The ESTIMATE algorithm was used to calculate immune and stromal scores using the estimate package at http://r-forge.r-project.org [9]. ESTIMATE is an algorithm developed to assess the purity of cancer cells within a tumor, and the numbers of stromal and immune cells present within cancer tissues using TCGA gene expression matrix as an input. ESTIMATE outputs stromal, immune and ESTIMATE scores using the Illumina HiSeq RNA Sequencing platform from the University of North Carolina TCGA genome characterization center. Gene expression values were rank-normalized and rank-ordered. The cumulative distribution functions of the genes in the signature and the remaining genes were calculated. A statistic was calculated through integration of the difference between the cumulative distribution function, which is similar to the one used in gene set-enrichment analysis, but based on absolute expression rather than differential expression. Immune and stromal scores were obtained by applying the above method. The scores were used to reflect the level of immune cell infiltration of in tumor tissue. Similarly, stromal scores were also obtained by applying the above method and used to estimate the number of stromal cells present.

T stage, N stage, and tumor grade were analyzed and displayed according the immune, stromal and ESTIMATE score. One-way ANOVA was utilized to assess differences between groups. X-tile software was utilized to determine cut-off values for the immune score, stromal score and ESTIMATE scores. The cut-off values were then used to divide total participants to two groups [32]. The primary end point was overall survival, which was evaluated from the date of first therapy to the date of death or last follow-up.

Differentially expressed gene analysis

Fragments Per Kilobase Million (FPKM) was used to count the reads of a fragment for paired-end RNA-seq dataset, which produced two mapped reads [33]. The first steps used to process DNA microarray were preprocessing and normalization of raw biological data, which removed bias to ensure uniformity and integrity of the data. We then performed background correction, propensity analysis, normalization and visualization output of probe data using a robust multi-array average analysis algorithm in the Limma package in R. Fold changes > 1.0 and P < 0.05 were set as the cut-offs used to screen for differentially expressed genes.
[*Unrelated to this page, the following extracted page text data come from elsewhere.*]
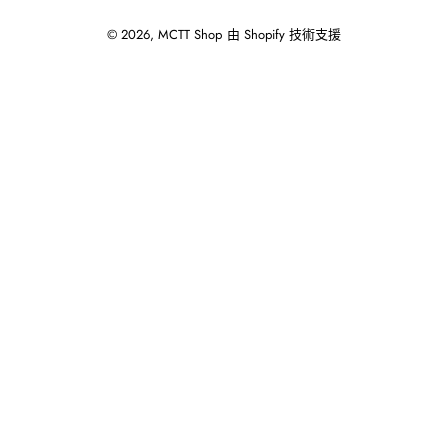
© 2026,
MCTT Shop
由 Shopify 技術支援
使
用
向
左/
向
右
箭
頭
操
作
播
放
投
影
片。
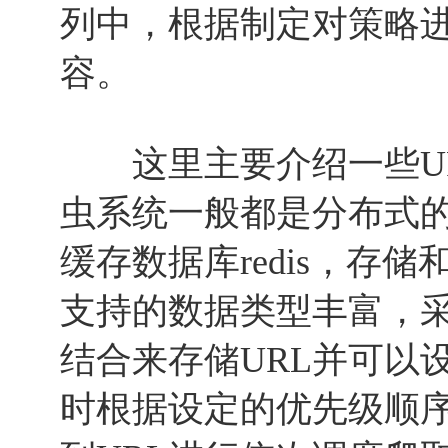
列中，根据制定对策略进
容。
这里主要介绍一些UR
虫系统一般都是分布式
缓存数据库redis，存
支持的数据类型丰富，采用l
结合来存储URL并可以
时根据设定的优先级顺序来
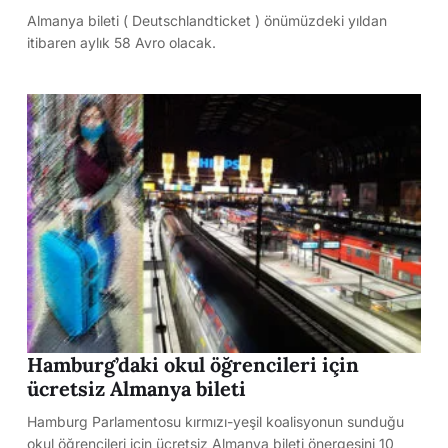
Almanya bileti ( Deutschlandticket ) önümüzdeki yıldan
itibaren aylık 58 Avro olacak.
Hamburg’daki okul öğrencileri için
ücretsiz Almanya bileti
Hamburg Parlamentosu kırmızı-yeşil koalisyonun sunduğu
okul öğrencileri için ücretsiz Almanya bileti önergesini 10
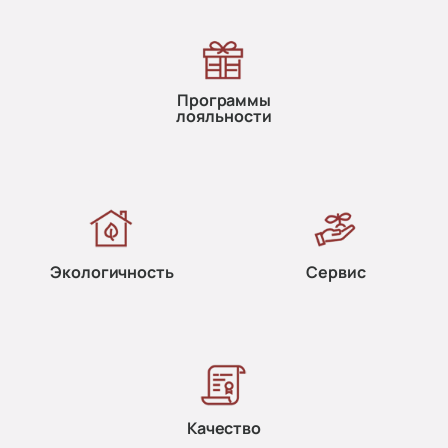
Программы
лояльности
Экологичность
Сервис
Качество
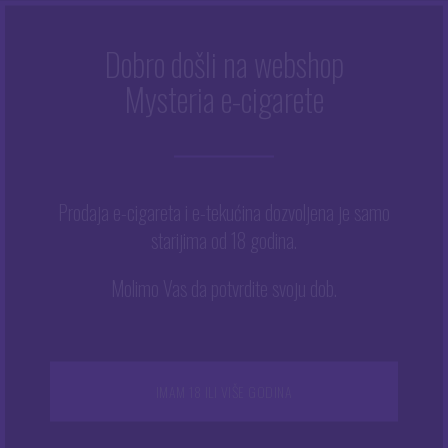
Dobro došli na webshop
EC-D 0.5OHM
Mysteria e-cigarete
Početna
/
EC-D 0.5ohm
Prodaja e-cigareta i e-tekućina dozvoljena je samo
starijima od 18 godina.
Prikazuje se jedan rezultat
Ovaj
Molimo Vas da potvrdite svoju dob.
proizvod
ima
više
varijanti.
Opcije
IMAM 18 ILI VIŠE GODINA
se
mogu
odabrati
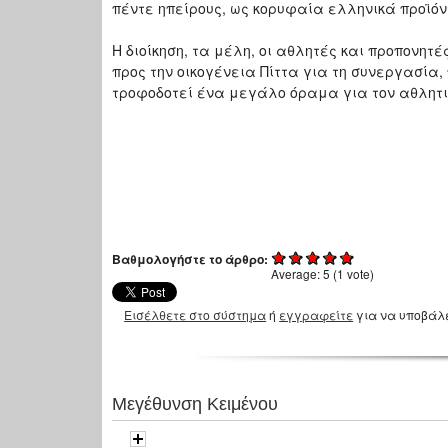
πέντε ηπείρους, ως κορυφαία ελληνικά προϊόν
Η διοίκηση, τα μέλη, οι αθλητές και προπονητέ
προς την οικογένεια Πίττα για τη συνεργασία,
τροφοδοτεί ένα μεγάλο όραμα για τον αθλητισ
Βαθμολογήστε το άρθρο:
Average:
5
(
1
vote)
Εισέλθετε στο σύστημα
ή
εγγραφείτε
για να υποβάλ
Μεγέθυνση Κειμένου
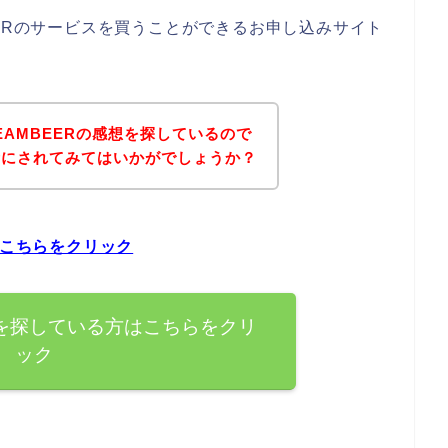
EERのサービスを買うことができるお申し込みサイト
EAMBEERの感想を探しているので
考にされてみてはいかがでしょうか？
はこちらをクリック
想を探している方はこちらをクリ
ック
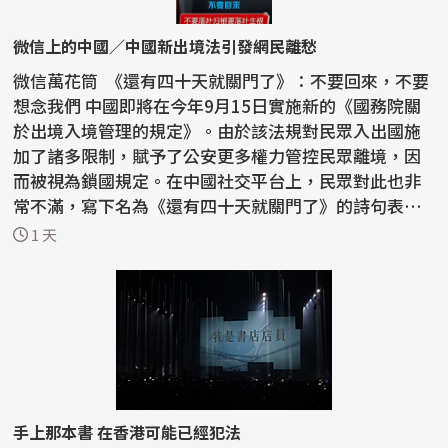
微信上的中國／中國新出境法引發網民離愁
微信萬花筒 《還有四十天就關門了》：不要回來，不要
想念我們 中國即將在今年9月15日實施新的《國務院關
於出境入境管理的規定》。由於該法規對民眾入出國施
加了諸多限制，賦予了公安更多權力管控民眾離境，因
而被視為鎖國規定。在中國社交平台上，民眾對此也非
常不滿，寫下名為《還有四十天就關門了》的詩句表達
憤怒...
1 天
手上那本書 在香港可能已經犯法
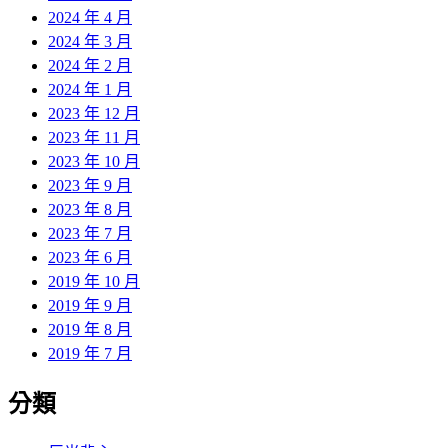
2024 年 4 月
2024 年 3 月
2024 年 2 月
2024 年 1 月
2023 年 12 月
2023 年 11 月
2023 年 10 月
2023 年 9 月
2023 年 8 月
2023 年 7 月
2023 年 6 月
2019 年 10 月
2019 年 9 月
2019 年 8 月
2019 年 7 月
分類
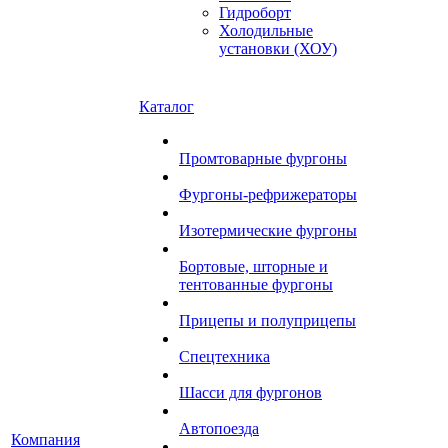
Гидроборт
Холодильные
установки (ХОУ)
Каталог
Промтоварные фургоны
Фургоны-рефрижераторы
Изотермические фургоны
Бортовые, шторные и
тентованные фургоны
Прицепы и полуприцепы
Спецтехника
Шасси для фургонов
Автопоезда
Компания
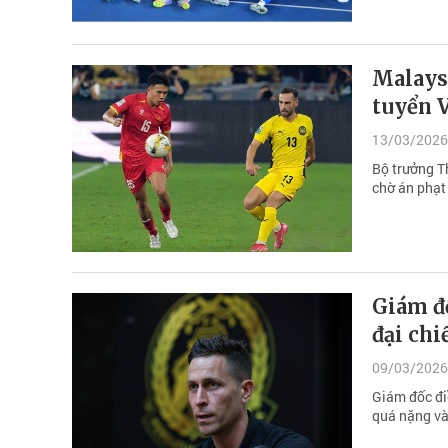
Malaysi
tuyển 
13/03/2026
Bộ trưởng T
chờ án phạt 
Giám đ
đại chi
09/03/2026
Giám đốc đi
quá nặng và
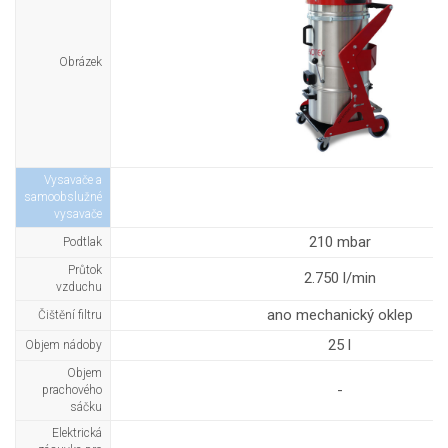
Obrázek
Vysavače a
samoobslužné
vysavače
210 mbar
Podtlak
Průtok
2.750 l/min
vzduchu
ano mechanický oklep
Čištění filtru
25 l
Objem nádoby
Objem
-
prachového
sáčku
Elektrická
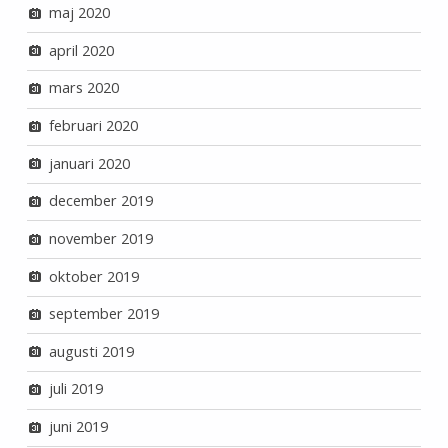
maj 2020
april 2020
mars 2020
februari 2020
januari 2020
december 2019
november 2019
oktober 2019
september 2019
augusti 2019
juli 2019
juni 2019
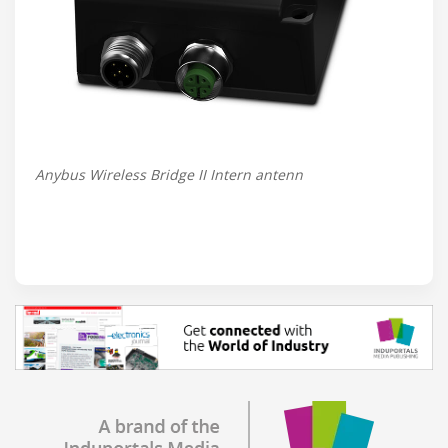
Anybus Wireless Bridge II Intern antenn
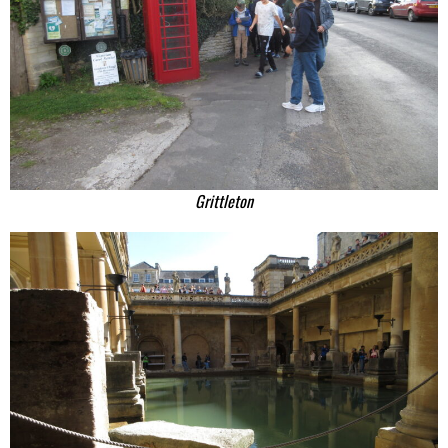
Grittleton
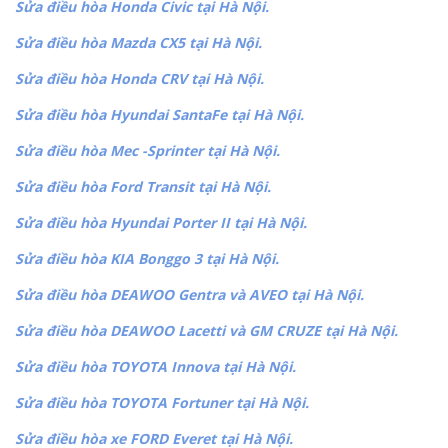
Sửa điều hòa Honda Civic tại Hà Nội.
Sửa điều hòa Mazda CX5 tại Hà Nội.
Sửa điều hòa Honda CRV tại Hà Nội.
Sửa điều hòa Hyundai SantaFe tại Hà Nội.
Sửa điều hòa Mec -Sprinter tại Hà Nội.
Sửa điều hòa Ford Transit tại Hà Nội.
Sửa điều hòa Hyundai Porter II tại Hà Nội.
Sửa điều hòa KIA Bonggo 3 tại Hà Nội.
Sửa điều hòa DEAWOO Gentra và AVEO tại Hà Nội.
Sửa điều hòa DEAWOO Lacetti và GM CRUZE tại Hà Nội.
Sửa điều hòa TOYOTA Innova tại Hà Nội.
Sửa điều hòa TOYOTA Fortuner tại Hà Nội.
Sửa điều hòa xe FORD Everet tại Hà Nội.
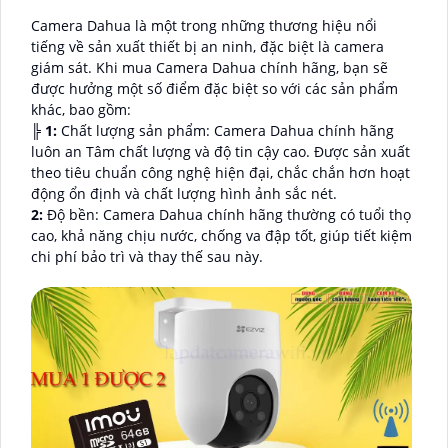
Camera Dahua là một trong những thương hiệu nổi
tiếng về sản xuất thiết bị an ninh, đặc biệt là camera
giám sát. Khi mua Camera Dahua chính hãng, bạn sẽ
được hưởng một số điểm đặc biệt so với các sản phẩm
khác, bao gồm:
╠
1:
Chất lượng sản phẩm: Camera Dahua chính hãng
luôn an Tâm chất lượng và độ tin cậy cao. Được sản xuất
theo tiêu chuẩn công nghệ hiện đại, chắc chắn hơn hoạt
động ổn định và chất lượng hình ảnh sắc nét.
2:
Độ bền: Camera Dahua chính hãng thường có tuổi thọ
cao, khả năng chịu nước, chống va đập tốt, giúp tiết kiệm
chi phí bảo trì và thay thế sau này.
Heat maps were also generated using the Limma package in R.

Intersection genes among the upregulated genes were identified as genes that are upregulated or downregulated in both high immune and stromal score groups as compared to the corresponding low score groups.

Functional analysis

Kyoto Encyclopedia of Genes and Genomes (KEGG) analyses and Gene Ontology (GO) were used to assess the functional role of intersection genes. GO and KEGG pathway enrichment analyses were performed through the DAVID (http://david.ncifcrf.gov, Version 6.8) online analysis tool. P < 0.05 was the cut-off value.

Protein-protein interaction (PPI) network and intersection genes

To further investigate intersection genes, a PPI network was constructed using the STRING online database (http://string-db.org) [34]. Validated interactions with a combined score > 0.7 were considered statistically significant. The network graph was visualized and analyzed using Cytoscape software (http://www.cytoscape.org/) [35]. The Cytoscape plug-in and Network Analyzer were applied to analyze the degree distribution. The functional modules of the network were detected using the Molecular Complex Detection MCODE plug-in.

Correlation between intersection genes and overall survival

Kaplan-Meier plots were generated to illustrate the relationship between patients’ overall survival and intersection genes. Expression levels of intersection genes were identified as binary variables (high vs. low) using the median expression as the cut-off value for each intersection genes. The log-rank test was used to assess differences between survival curves.

Statistical analysis

R software (version 3.3.3) and GraphPad Prism 5 were used construct the plots shown in the figures. Statistical analyses were conducted using R software (version 3.3.3) and SPSS 24.0 (SPSS, Inc., Chicago, IL, USA). A two-tailed P values < 0.05 were considered statistically significant.

Conflicts of Interest

The authors declare that they have no conflicts of interest.